Prep Work

My first step was to re-drill out the holes to remove any POR-15 that would prevent a good weld, as well as grind an area of clean metal to prevent POR-15 from getting into the weld. Here you can see the holes and grind marks.

Closer

And here is a closer look at it. I can't stress enough how important it is to have clean, bare metal for welding. If there is any impurity, like POR, it will fountain up through the molten metal, and hurt the integrity of the weld.

More Prep

Here you can see where I've removed the primer from the valance so that I have clean metal to work with. I've also drilled holes through it to "spot" weld to the vertical portion just behind the rear wheel well. As it turned out, I couldn't use them because the valance didn't quite meet up, so I filled them and ground them back down.

Clamp It

When making these fake spot welds, I used a 7/32" drill to make holes through the top two seams of metal. The bottom piece is the valance, and this is not drilled.

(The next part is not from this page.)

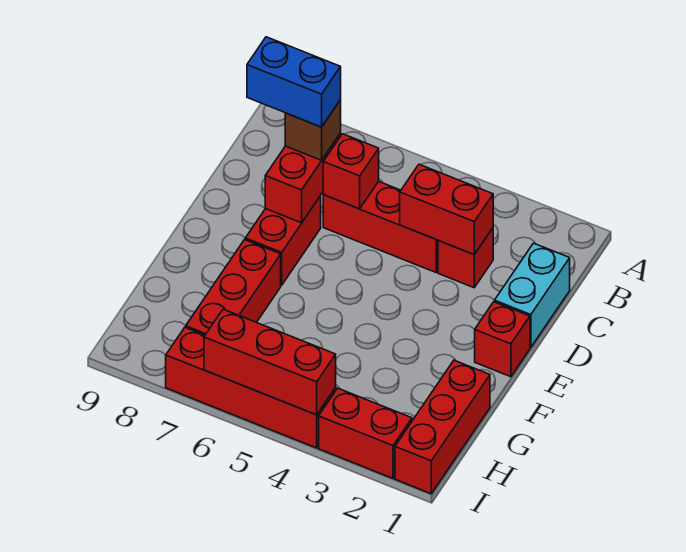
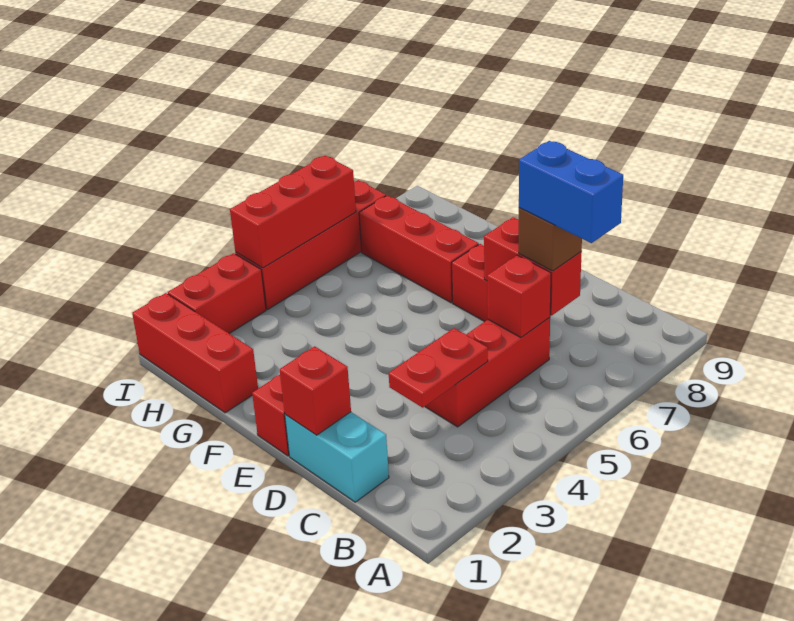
red brick C3 level 1 -> red brick D1 level 2
red brick C3:C4 level 2 -> red plate C3:C4 level 2
blue brick C7:C8 level 4 -> blue brick B7:C7 level 4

Placing the tip of the welder so that it sits about 1/16" to 1/8" above the top piece of metal, I directed the weld wire down to the valance surface, and let the wire fill the hole. When everything was clean, it left a VERY nice "spot" weld that required very little cleanup. Out of the 50 welds, I had about 3 that went smoothly... Here you see the vice grips clamping the three layers as closely together as possible to ensure good adhesion.

Imperfection

Here you see the vertical piece mentioned earlier. You can see how it is mis-matched with the end of the valance. However, this may be due to the piece having been over trimmed when the old valance was removed.